##### EXERCISE MATERIAL

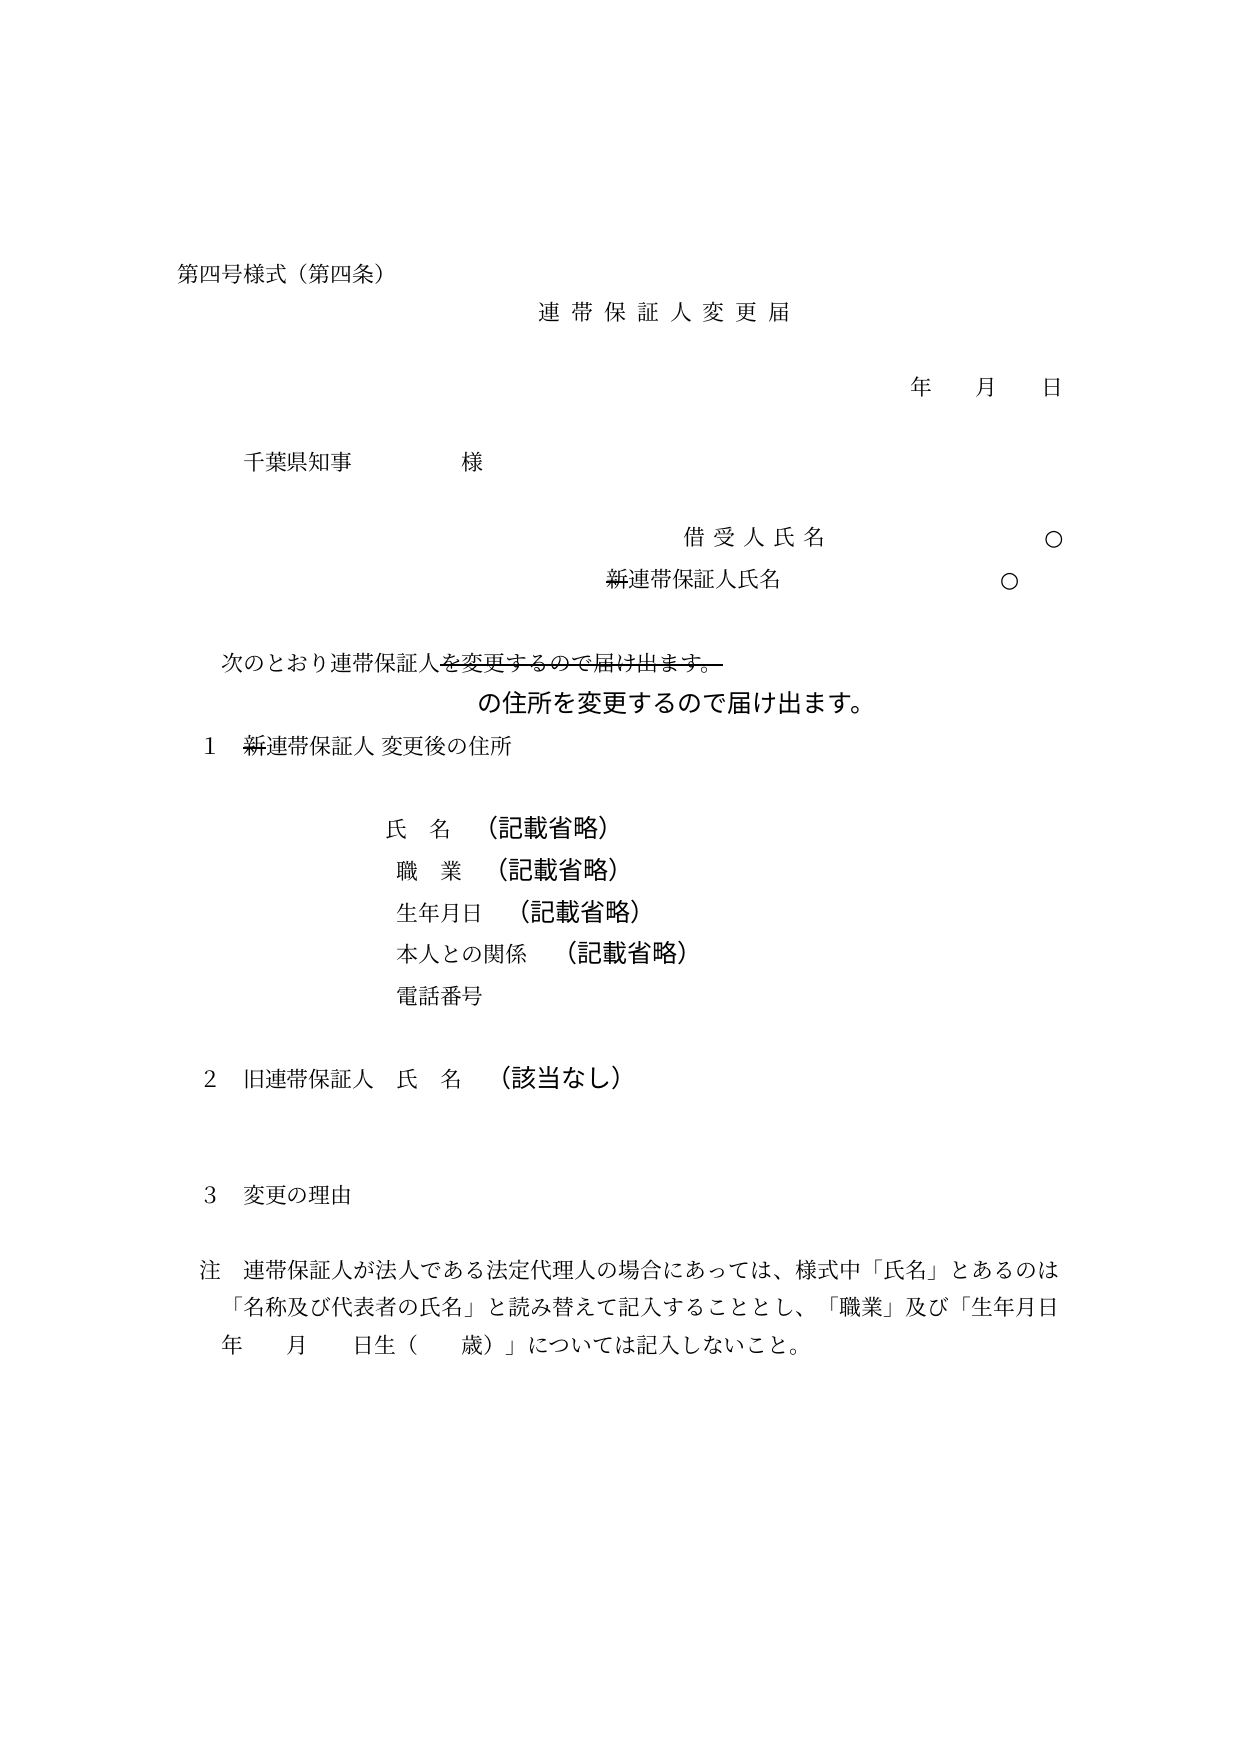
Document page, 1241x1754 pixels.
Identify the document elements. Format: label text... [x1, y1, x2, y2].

text 本人との関係 （記載省略） [396, 929, 1063, 971]
text 生年月日 （記載省略） [396, 888, 1063, 929]
text 次のとおり連帯保証人を変更するので届け出ます。 [199, 638, 1063, 679]
text ３ 変更の理由 [177, 1175, 1063, 1213]
text 千葉県知事 様 [177, 442, 1063, 479]
text 職 業 （記載省略） [396, 846, 1063, 888]
text 年 月 日 [177, 367, 1063, 404]
text 連帯保証人変更届 [177, 292, 1063, 329]
text １ 新連帯保証人 変更後の住所 [177, 721, 1063, 763]
text 電話番号 [396, 971, 1063, 1013]
text の住所を変更するので届け出ます。 [177, 679, 1063, 721]
text 注 連帯保証人が法人である法定代理人の場合にあっては、様式中「氏名」とあるのは「名称及び代表者の氏名」と読み替えて記入することとし、「職業」及び「生年月日 年 月 日生（ 歳）」については記入しないこと。 [199, 1250, 1063, 1363]
text 借受人氏名 印 [177, 517, 1063, 554]
text 第四号様式（第四条） [177, 254, 1063, 292]
text ２ 旧連帯保証人 氏 名 （該当なし） [177, 1054, 1063, 1096]
text 氏 名 （記載省略） [177, 804, 1063, 846]
text 新連帯保証人氏名 [177, 554, 1019, 596]
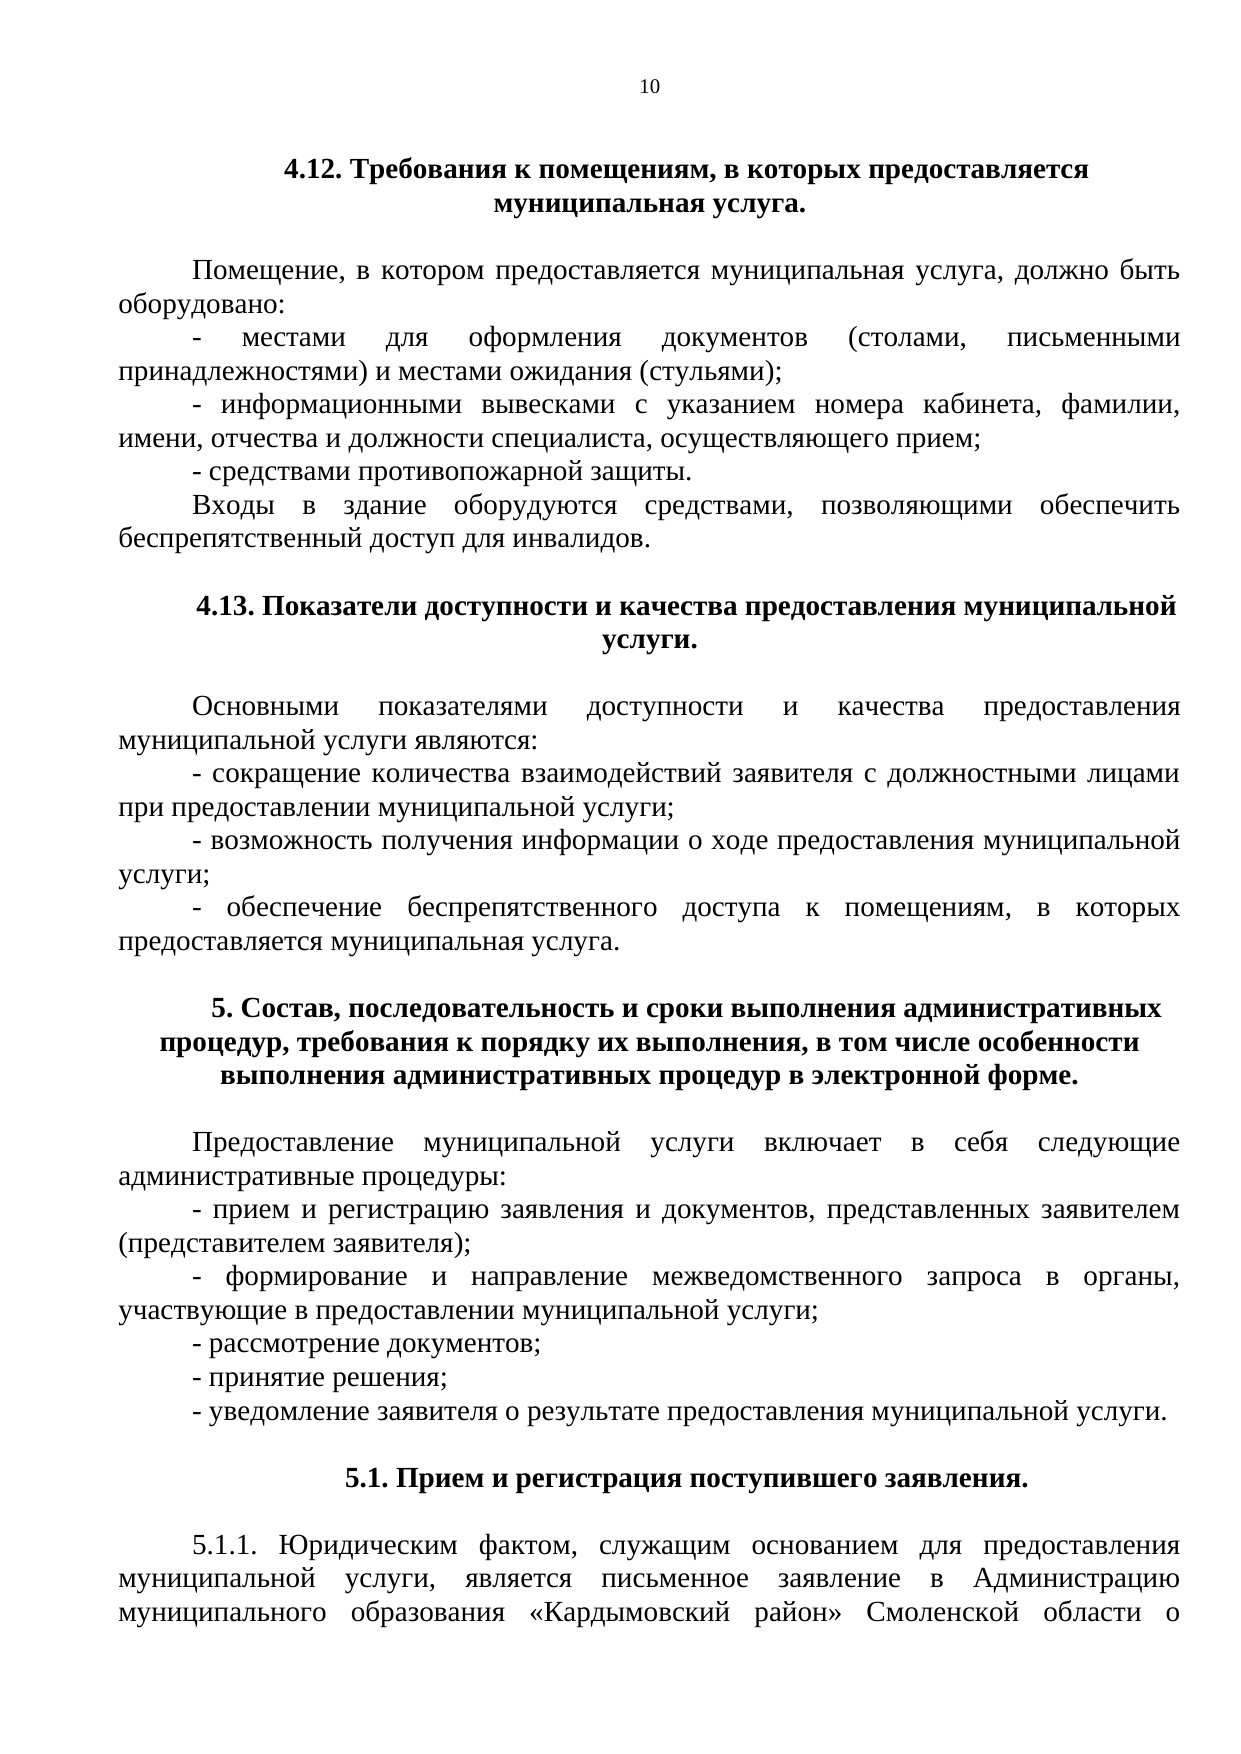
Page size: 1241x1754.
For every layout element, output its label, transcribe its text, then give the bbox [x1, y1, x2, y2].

##########

Repeat only the tail of the entries, exactly: the line containing "Page size: 1241x1754." and every line after it, to the end.

• RESPONSE BOX:
Page size: 1241x1754.
For every layout element, output its label, transcribe its text, then give the bbox [x1, y1, x2, y2].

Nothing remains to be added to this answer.